For better or worse, Mayweather belongs in the conversation of the greatest fighters in boxing history. No, he's not the best ever, despite his "TBE" marketing campaign over the past few years.
He is, however, the richest fighter ever, having set all box office records in his May '07 win over Oscar de la Hoya and then twice breaking his own records. Wins over Saul 'Canelo' Alvarez (Sept. '13) and Pacquiao were far more lucrative than historic, though both play a major part in definining 19 years of greatness, including 17 years spent either at the championship level, as the best fighter in the world, or for the past several years of his career, both.
Now, he insists, it's all over.
"You got to know when to hang it up," Mayweather said of the decision to make this his last-ever fight. "I'm knocking at the door of 40 years old. 19 years, 18 years as champ (actually 17, with his first championship won in 1998).
"I'm leaving the sport with all my faculties. I'm still sharp, I'm still smart."
And still undefeated, and the very best fighter in the world.
UNDERCARD WORTH PRICE OF ADMISSION
While there was enormous backlash over a mismatch like Mayweather-Berto coming with an asking price of $64.95 (plus $10 for HD) to watch on Pay-Per-View, those who bit down and ordered were given their money's worth with a loaded undercard.
The evening's chief support was a rematch to one of the best fights of 2015, between Roman Martinez and Orlando Salido. The super featherweights somehow managed to outdo the original, going to war for 12 taxing rounds, only for the slugfest to end in a three-way stalemate.
Scores were 115-113 Salido, 115-113 Martinez and 114-114 even. Most observers had Salido winning the fight, although this particular reporter was content with the draw verdict.
Martinez dropped Salido twice in their first fight, in which he claimed a unanimous decision to begin his third reign as a super featherweight titlist. This time both fighters hit the deck, each in a wild round three.
They managed to outdo that frame with a free-swinging 10th round that saw Martinez recover from a mid-rounds slump to go toe-to-toe with Salido, who at age 34 and now 19 years as a pro looked reborn after coming out to a deliberate start. The former two-division champ threw well over 1,000 punches, landing over 100 more than Martinez, who rallied late to pull out the three-way draw.
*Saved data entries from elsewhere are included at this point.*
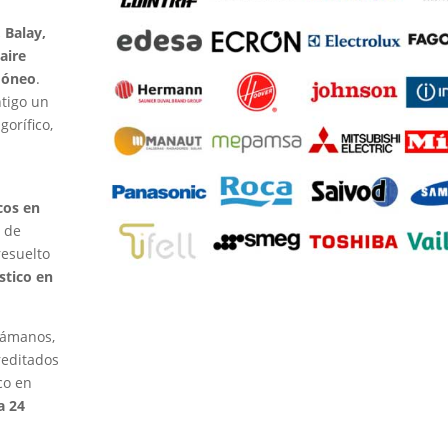
 Balay,
aire
idóneo
.
ntigo un
gorífico,
cos en
 de
resuelto
stico en
lámanos,
reditados
co en
a 24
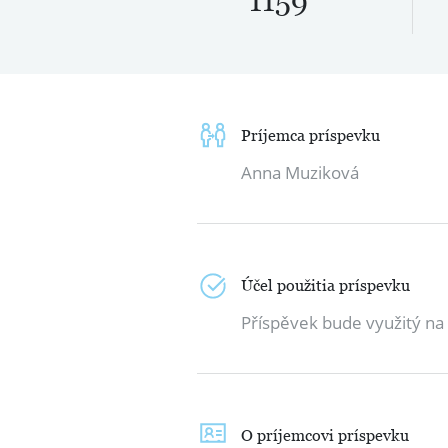
1159
Príjemca príspevku
Anna Muziková
Účel použitia príspevku
Příspěvek bude využitý na 
O príjemcovi príspevku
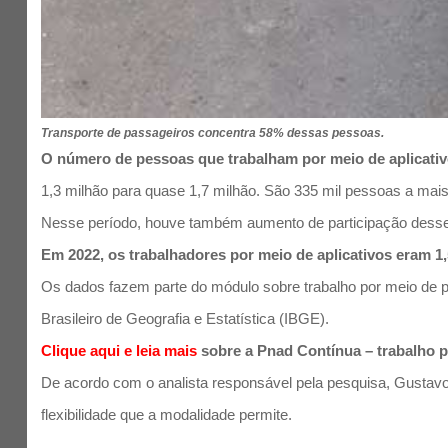
Transporte de passageiros concentra 58% dessas pessoas.
O número de pessoas que trabalham por meio de aplicati
1,3 milhão para quase 1,7 milhão. São 335 mil pessoas a mais
Nesse período, houve também aumento de participação desse
Em 2022, os trabalhadores por meio de aplicativos eram 
Os dados fazem parte do módulo sobre trabalho por meio de pla
Brasileiro de Geografia e Estatística (IBGE).
Clique aqui e leia mais
sobre a Pnad Contínua – trabalho p
De acordo com o analista responsável pela pesquisa, Gustav
flexibilidade que a modalidade permite.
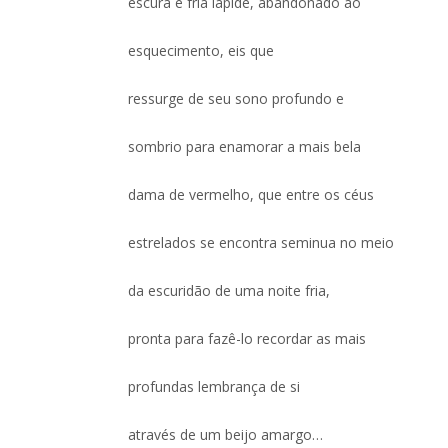
escura e fria lápide, abandonado ao
esquecimento, eis que
ressurge de seu sono profundo e
sombrio para enamorar a mais bela
dama de vermelho, que entre os céus
estrelados se encontra seminua no meio
da escuridão de uma noite fria,
pronta para fazê-lo recordar as mais
profundas lembrança de si
através de um beijo amargo…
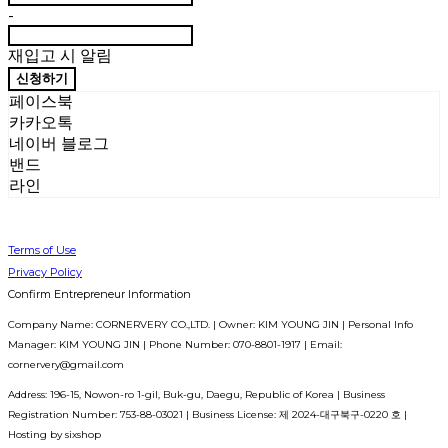
-
재입고 시 알림
신청하기
페이스북
카카오톡
네이버 블로그
밴드
라인
Terms of Use
Privacy Policy
Confirm Entrepreneur Information
Company Name: CORNERVERY CO.,LTD. | Owner: KIM YOUNG JIN | Personal Info
Manager: KIM YOUNG JIN | Phone Number: 070-8801-1917 | Email:
cornervery@gmail.com
Address: 196-15, Nowon-ro 1-gil, Buk-gu, Daegu, Republic of Korea | Business
Registration Number:
753-88-03021
| Business License:
제 2024-대구북구-0220 호
|
Hosting by sixshop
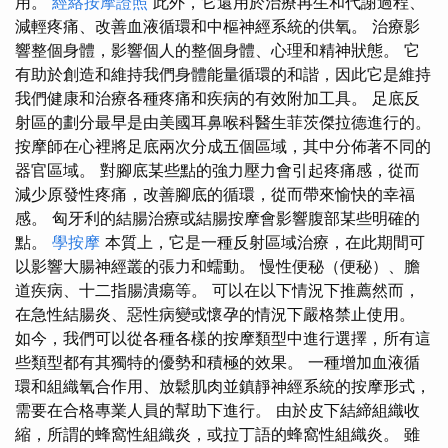
用。
經絡按摩證照
此外，它還用於治療再生和代謝過程、
減輕疼痛、改善血液循環和中樞神經系統的供氧。 治療影
響整個身體，影響個人的整個身體、心理和精神狀態。 它
有助於創造和維持我們身體能量循環的和諧，因此它是維持
我們健康和治療各種疼痛和疾病的有效附加工具。 足底反
射區的劃分最早是由美國耳鼻喉科醫生菲茨傑拉德進行的。
按摩師在心裡將足底兩次分成五個區域，其中分佈著不同的
器官區域。 對腳底某些點的強力壓力會引起疼痛感，從而
減少原發性疼痛，改善腳底的循環，從而帶來愉快的幸福
感。 匈牙利的結腸治療或結腸按摩會影響腹部某些明確的
點。
學按摩
本質上，它是一種反射區域治療，在此期間可
以影響大腸神經叢的張力和蠕動。 慢性便秘（便秘）、膽
道疾病、十二指腸潰瘍等。 可以在以下情況下推薦然而，
在急性結腸炎、惡性病變或懷孕的情況下嚴格禁止使用。
如今，我們可以從各種各樣的按摩類型中進行選擇，所有這
些類型都有其獨特的優勢和積極的效果。 一種增加血液循
環和組織氧合作用、放鬆肌肉並鎮靜神經系統的按摩形式，
需要在合格專業人員的幫助下進行。 由於皮下結締組織收
縮，所謂的蜂窩性組織炎，或拉丁語的蜂窩性組織炎。 雖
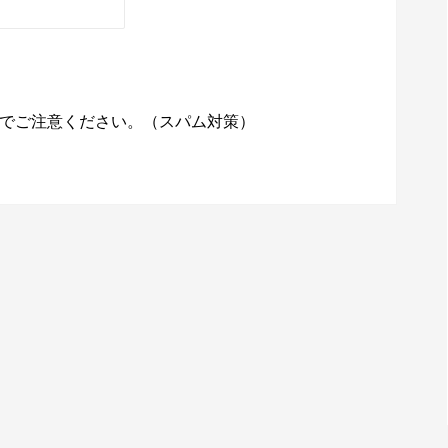
でご注意ください。（スパム対策）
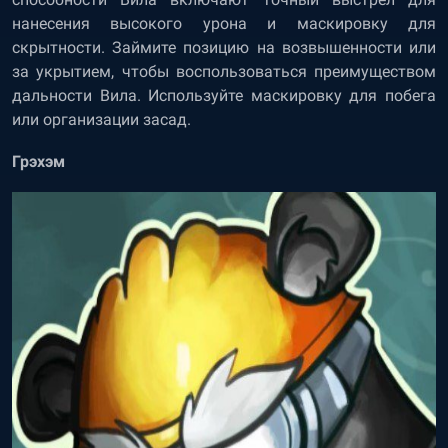
нанесения высокого урона и маскировку для
скрытности. Займите позицию на возвышенности или
за укрытием, чтобы воспользоваться преимуществом
дальности Вила. Используйте маскировку для побега
или организации засад.
Грэхэм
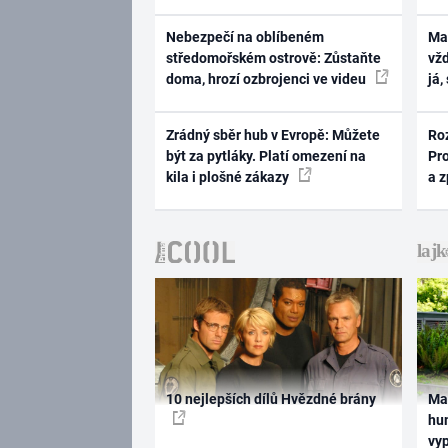
Nebezpečí na oblíbeném
Ma
středomořském ostrově: Zůstaňte
vž
doma, hrozí ozbrojenci ve videu
já,
Zrádný sběr hub v Evropě: Můžete
Ro
být za pytláky. Platí omezení na
Pr
kila i plošné zákazy
a 
10 nejlepších dílů Hvězdné brány
Ma
hum
vy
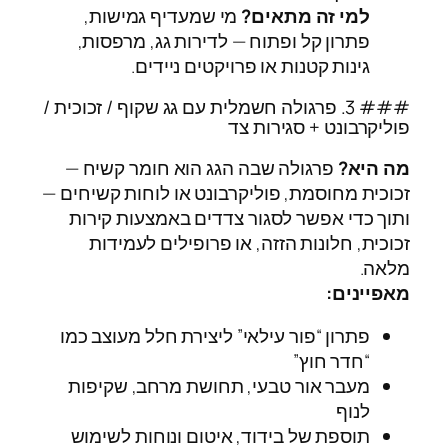
למי זה מתאים?
מי שמעדיף גמישות,
פתרון קל ופתוח — לדירות גג, מרפסות,
גינות קטנות או פרויקטים ניידים.
### 3. פרגולה חשמלית עם גג שקוף / זכוכית /
פוליקרבונט + סגירות צד
מה היא?
פרגולה שבה הגג הוא חומר קשיח —
זכוכית מחוסמת, פוליקרבונט או לוחות קשיחים —
ותוך כדי אפשר לסגור צדדים באמצעות קירות
זכוכית, חלונות הזזה, או פרופילים לעמידות
מלאה.
מאפיינים:
פתרון “פור עילאי” ליצירת חלל מעוצב כמו
“חדר חוץ”
מעבר אור טבעי, תחושת מרחב, שקיפות
לנוף
תוספת של בידוד, איטום ונוחות לשימוש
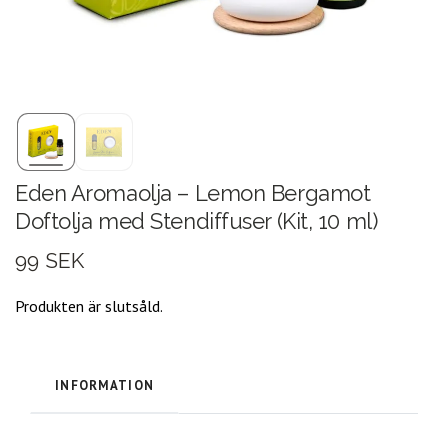
Eden Aromaolja – Lemon Bergamot
Doftolja med Stendiffuser (Kit, 10 ml)
99 SEK
Produkten är slutsåld.
INFORMATION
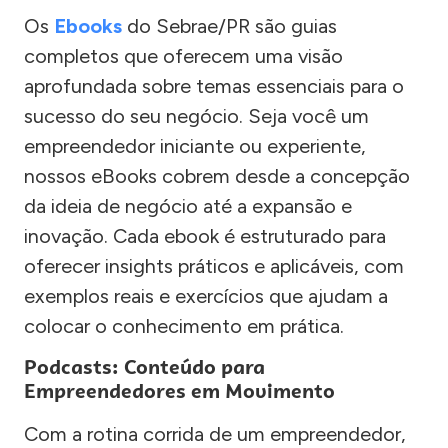
Os
Ebooks
do Sebrae/PR são guias
completos que oferecem uma visão
aprofundada sobre temas essenciais para o
sucesso do seu negócio. Seja você um
empreendedor iniciante ou experiente,
nossos eBooks cobrem desde a concepção
da ideia de negócio até a expansão e
inovação. Cada ebook é estruturado para
oferecer insights práticos e aplicáveis, com
exemplos reais e exercícios que ajudam a
colocar o conhecimento em prática.
Podcasts: Conteúdo para
Empreendedores em Movimento
Com a rotina corrida de um empreendedor,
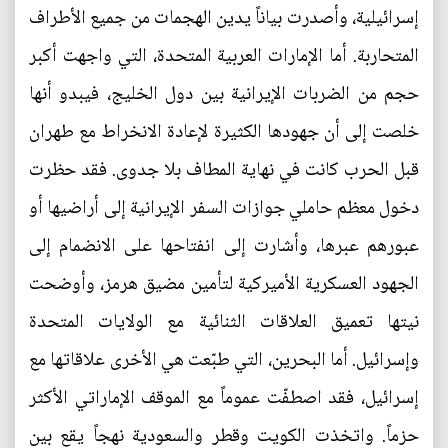
إسرائيلية، وأصدرت بياناً يدين الهجمات من جميع الأطراف
المتحاربة. أما الإمارات العربية المتحدة، التي واجهت أكبر
حجم من الضربات الإيرانية بين دول الخليج، فيبدو أنها
خلصت إلى أن جهودها الكثيرة لإعادة الانخراط مع طهران
قبل الحرب كانت في نهاية المطاف بلا جدوى. فقد حظرت
دخول معظم حاملي جوازات السفر الإيرانية إلى أراضيها أو
عبورهم عبرها، وأشارت إلى انفتاحها على الانضمام إلى
الجهود العسكرية الأميركية لتأمين مضيق هرمز، وأوضحت
نيتها تعميق العلاقات الثنائية مع الولايات المتحدة
وإسرائيل. أما البحرين، التي طبّعت هي الأخرى علاقاتها مع
إسرائيل، فقد اصطفّت عموماً مع الموقف الإماراتي الأكثر
حزماً. واتخذت الكويت وقطر والسعودية نهجاً يقع بين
Also highly entertaining were the PPV prelims.
Badou Jack rode an opening round knockdown and second half surge to score a well-earned split decision over mandatory challenger George Groves in their super middleweight title fight.
The win marked the first successful defense of the title Jack claimed in a majority decision win over previously unbeaten Anthony Dirrell in April. It also marked his second victory of 2015 in fights where he came in as the underdog versus perennial Top 10 super middleweights.
Groves came up empty in his third bid at a major title. His previous two shots resulted in knockout losses to Carl Froch, with each title fight serving as the lone three losses on the Brit's professional record.
Opening the PPV portion of the show, Jonathan Oquendo recovered from an opening round knockdown to return the favor one round later en route to a shocking 10-round win over former two-division champ Jhonny Gonzalez. Scores were 94-94 even, 95-93 Oquendo and a "say what?" 98-90 tally from Robert Hoyle also in favor of Oquendo.
Hoyle gave Lisa Giampa a good run for the worst scorecards of the night. Vanes Martirosyan was forced to settle for a 10-round majority decision over former 154 lb. champ Ishe Smith in a super welterweight bout that aired on Showtime as part of its "free-view" special preceding the PPV event.
Martirosyan scored knockdowns in rounds three and eight, neither of which were deemed worthy of a 10-8 round in Giampa's blurry eyes. Both frames were scored 10-9, leaving her with a 95-95 tally. Matching scores of 97-91 granted Martirosyan a well-earned win, rebounding from a debatable 10-round loss to Jermell Charlo earlier this year.
Jake Donovan is the managing editor of BoxingScene.com.